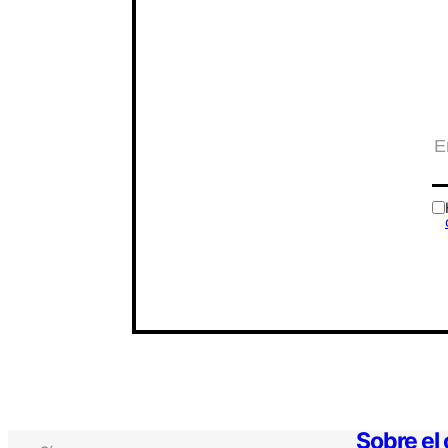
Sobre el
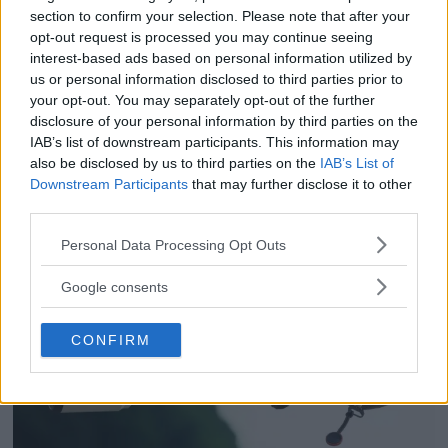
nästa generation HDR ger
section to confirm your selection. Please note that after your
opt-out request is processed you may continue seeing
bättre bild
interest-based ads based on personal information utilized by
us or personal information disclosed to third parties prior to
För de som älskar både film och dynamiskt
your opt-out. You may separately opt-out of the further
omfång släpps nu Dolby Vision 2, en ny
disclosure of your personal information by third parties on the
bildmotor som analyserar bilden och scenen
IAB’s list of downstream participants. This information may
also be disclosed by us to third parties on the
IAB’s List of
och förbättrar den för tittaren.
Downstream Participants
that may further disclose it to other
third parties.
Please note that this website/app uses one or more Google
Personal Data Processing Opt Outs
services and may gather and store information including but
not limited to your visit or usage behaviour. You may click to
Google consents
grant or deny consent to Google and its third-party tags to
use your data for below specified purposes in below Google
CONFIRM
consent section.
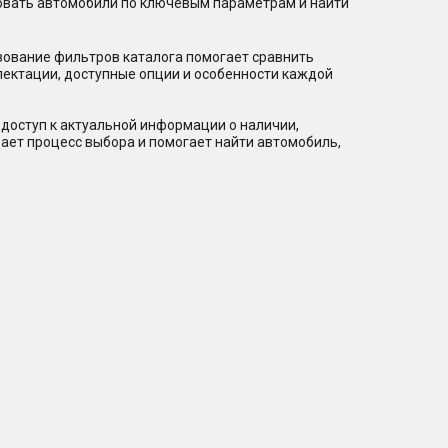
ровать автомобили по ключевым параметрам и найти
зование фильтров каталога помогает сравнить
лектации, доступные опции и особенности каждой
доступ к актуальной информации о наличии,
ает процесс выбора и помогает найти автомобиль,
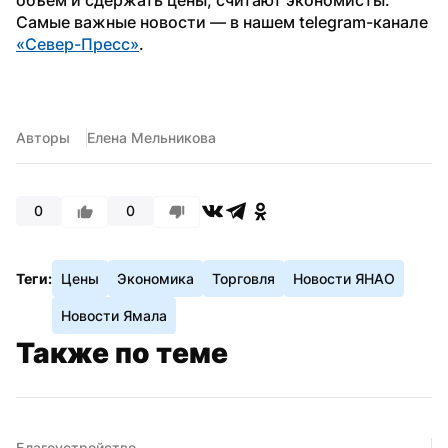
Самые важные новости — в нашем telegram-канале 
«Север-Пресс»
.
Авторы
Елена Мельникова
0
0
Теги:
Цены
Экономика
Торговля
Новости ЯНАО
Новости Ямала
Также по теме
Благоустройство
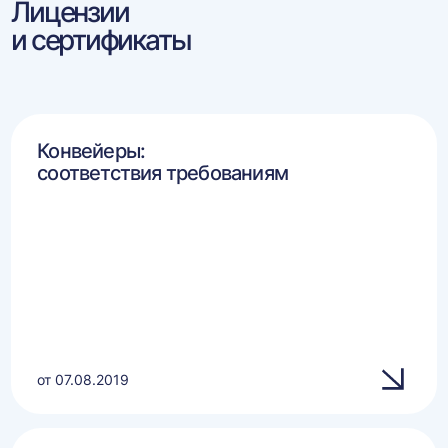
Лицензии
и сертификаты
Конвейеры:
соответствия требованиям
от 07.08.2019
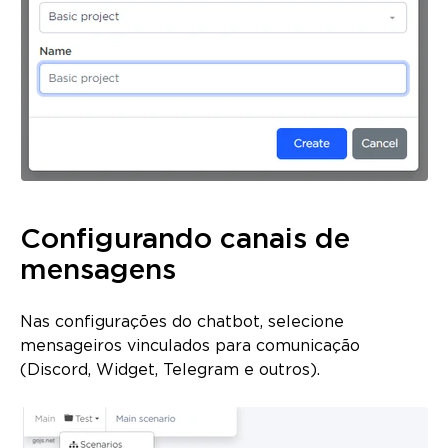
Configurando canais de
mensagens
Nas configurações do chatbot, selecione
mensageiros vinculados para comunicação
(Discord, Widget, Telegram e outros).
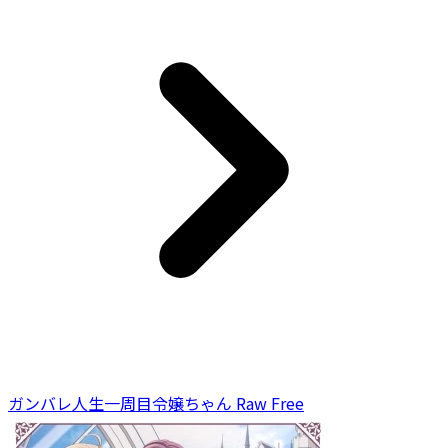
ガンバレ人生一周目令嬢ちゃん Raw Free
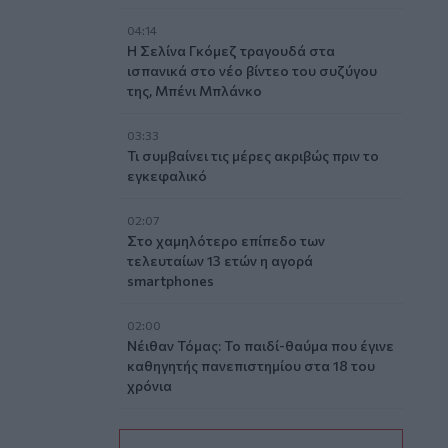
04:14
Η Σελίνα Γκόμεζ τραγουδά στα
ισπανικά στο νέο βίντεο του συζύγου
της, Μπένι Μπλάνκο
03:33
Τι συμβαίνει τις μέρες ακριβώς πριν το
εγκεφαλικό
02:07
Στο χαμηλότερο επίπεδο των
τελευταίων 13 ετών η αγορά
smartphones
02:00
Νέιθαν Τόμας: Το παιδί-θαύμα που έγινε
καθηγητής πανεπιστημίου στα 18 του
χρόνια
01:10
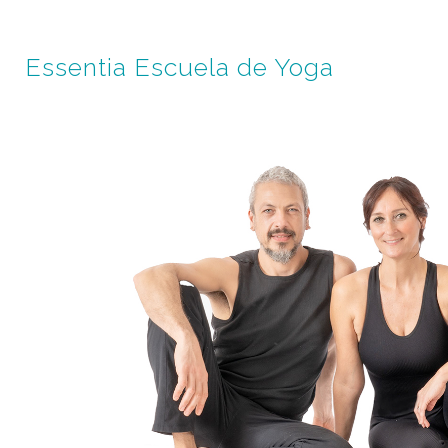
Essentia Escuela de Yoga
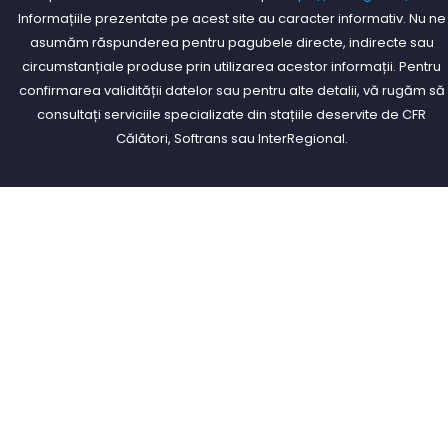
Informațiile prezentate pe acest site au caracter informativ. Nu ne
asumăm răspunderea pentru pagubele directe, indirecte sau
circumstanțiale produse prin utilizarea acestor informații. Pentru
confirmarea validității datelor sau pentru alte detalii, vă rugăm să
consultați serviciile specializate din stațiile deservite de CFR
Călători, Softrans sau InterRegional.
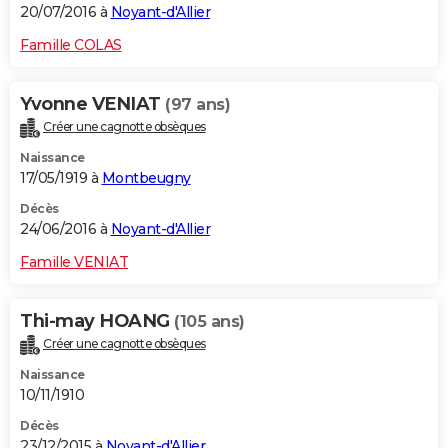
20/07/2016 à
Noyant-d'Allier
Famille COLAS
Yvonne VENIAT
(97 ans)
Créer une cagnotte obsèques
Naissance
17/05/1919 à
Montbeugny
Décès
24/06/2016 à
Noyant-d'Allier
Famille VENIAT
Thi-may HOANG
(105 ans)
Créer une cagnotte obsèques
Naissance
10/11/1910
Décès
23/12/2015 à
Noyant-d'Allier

******************************

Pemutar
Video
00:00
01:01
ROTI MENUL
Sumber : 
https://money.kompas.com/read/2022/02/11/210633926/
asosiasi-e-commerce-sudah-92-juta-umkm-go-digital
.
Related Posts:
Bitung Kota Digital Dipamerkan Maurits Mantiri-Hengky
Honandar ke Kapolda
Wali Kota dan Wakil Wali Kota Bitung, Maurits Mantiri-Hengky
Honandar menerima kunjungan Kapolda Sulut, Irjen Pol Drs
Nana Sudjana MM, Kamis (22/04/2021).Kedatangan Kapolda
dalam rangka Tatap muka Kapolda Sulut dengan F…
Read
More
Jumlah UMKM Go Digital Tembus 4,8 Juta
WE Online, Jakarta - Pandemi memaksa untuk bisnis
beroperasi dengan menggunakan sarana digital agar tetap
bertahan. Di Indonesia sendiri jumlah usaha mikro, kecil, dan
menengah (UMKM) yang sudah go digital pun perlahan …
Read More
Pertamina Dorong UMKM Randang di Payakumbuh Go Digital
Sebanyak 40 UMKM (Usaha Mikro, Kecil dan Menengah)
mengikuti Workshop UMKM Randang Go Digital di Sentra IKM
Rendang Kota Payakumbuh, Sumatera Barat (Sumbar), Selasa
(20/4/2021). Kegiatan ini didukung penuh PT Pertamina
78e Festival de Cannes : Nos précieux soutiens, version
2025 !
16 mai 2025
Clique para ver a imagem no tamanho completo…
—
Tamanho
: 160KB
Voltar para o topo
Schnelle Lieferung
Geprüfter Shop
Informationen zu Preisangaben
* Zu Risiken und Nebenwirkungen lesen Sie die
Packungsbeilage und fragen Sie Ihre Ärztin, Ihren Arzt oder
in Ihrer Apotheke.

******************************

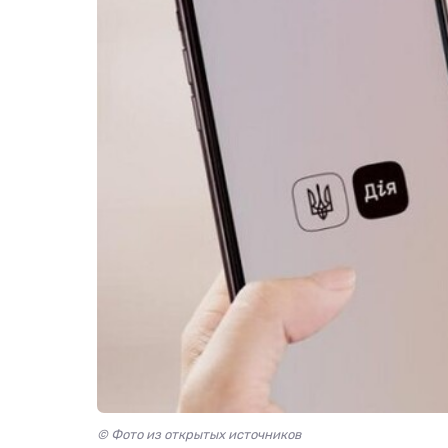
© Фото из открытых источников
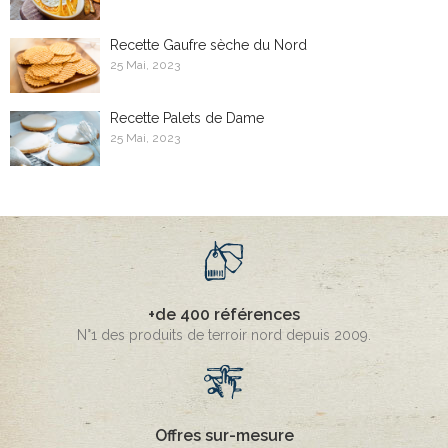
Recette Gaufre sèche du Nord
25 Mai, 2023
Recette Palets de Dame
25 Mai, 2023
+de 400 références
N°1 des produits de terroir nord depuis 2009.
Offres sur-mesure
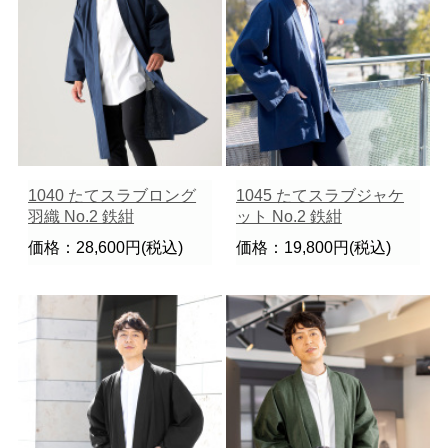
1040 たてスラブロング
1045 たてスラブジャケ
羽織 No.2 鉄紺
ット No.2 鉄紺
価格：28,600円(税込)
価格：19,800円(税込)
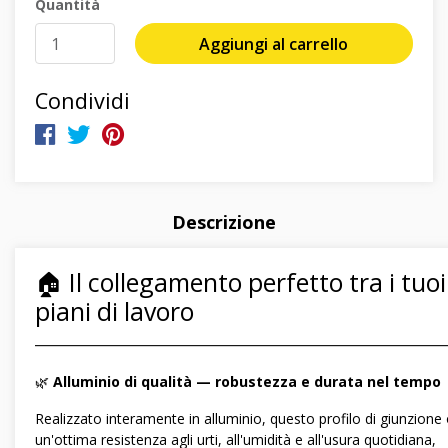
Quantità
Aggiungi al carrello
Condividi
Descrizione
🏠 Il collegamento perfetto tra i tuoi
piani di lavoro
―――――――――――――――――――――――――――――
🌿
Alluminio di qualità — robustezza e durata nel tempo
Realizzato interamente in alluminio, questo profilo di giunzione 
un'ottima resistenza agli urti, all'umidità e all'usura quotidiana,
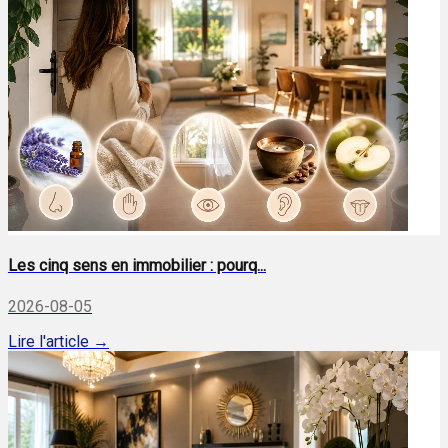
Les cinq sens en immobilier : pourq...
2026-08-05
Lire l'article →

******************************

*BRIEF:* Copy out everything in the material above from the line that contains "ровать автомобили по" down to the line that contains "ает процесс выбора", including both of those lines, reproducing each one character for character.

*EXERCISE ANSWER:*
ровать автомобили по ключевым параметрам и найти
зование фильтров каталога помогает сравнить
лектации, доступные опции и особенности каждой
доступ к актуальной информации о наличии,
ает процесс выбора и помогает найти автомобиль,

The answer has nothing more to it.